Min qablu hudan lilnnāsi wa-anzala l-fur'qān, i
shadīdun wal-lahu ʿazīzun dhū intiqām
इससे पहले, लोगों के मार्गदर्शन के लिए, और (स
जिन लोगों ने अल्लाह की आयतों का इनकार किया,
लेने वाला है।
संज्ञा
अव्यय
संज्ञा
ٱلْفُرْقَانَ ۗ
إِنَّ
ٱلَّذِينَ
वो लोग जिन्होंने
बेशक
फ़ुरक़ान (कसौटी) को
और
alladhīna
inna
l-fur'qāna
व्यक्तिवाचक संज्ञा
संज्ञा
━━━━━━━━━━
PROBLEM DETAILS: Copy out the text of each item above character for character, keeping every line as it stands.

ANSWER:
Min qablu hudan lilnnāsi wa-anzala l-fur'qān, i
shadīdun wal-lahu ʿazīzun dhū intiqām
इससे पहले, लोगों के मार्गदर्शन के लिए, और (स
जिन लोगों ने अल्लाह की आयतों का इनकार किया,
लेने वाला है।
संज्ञा
अव्यय
संज्ञा
ٱلْفُرْقَانَ ۗ
إِنَّ
ٱلَّذِينَ
वो लोग जिन्होंने
बेशक
फ़ुरक़ान (कसौटी) को
और
alladhīna
inna
l-fur'qāna
व्यक्तिवाचक संज्ञा
संज्ञा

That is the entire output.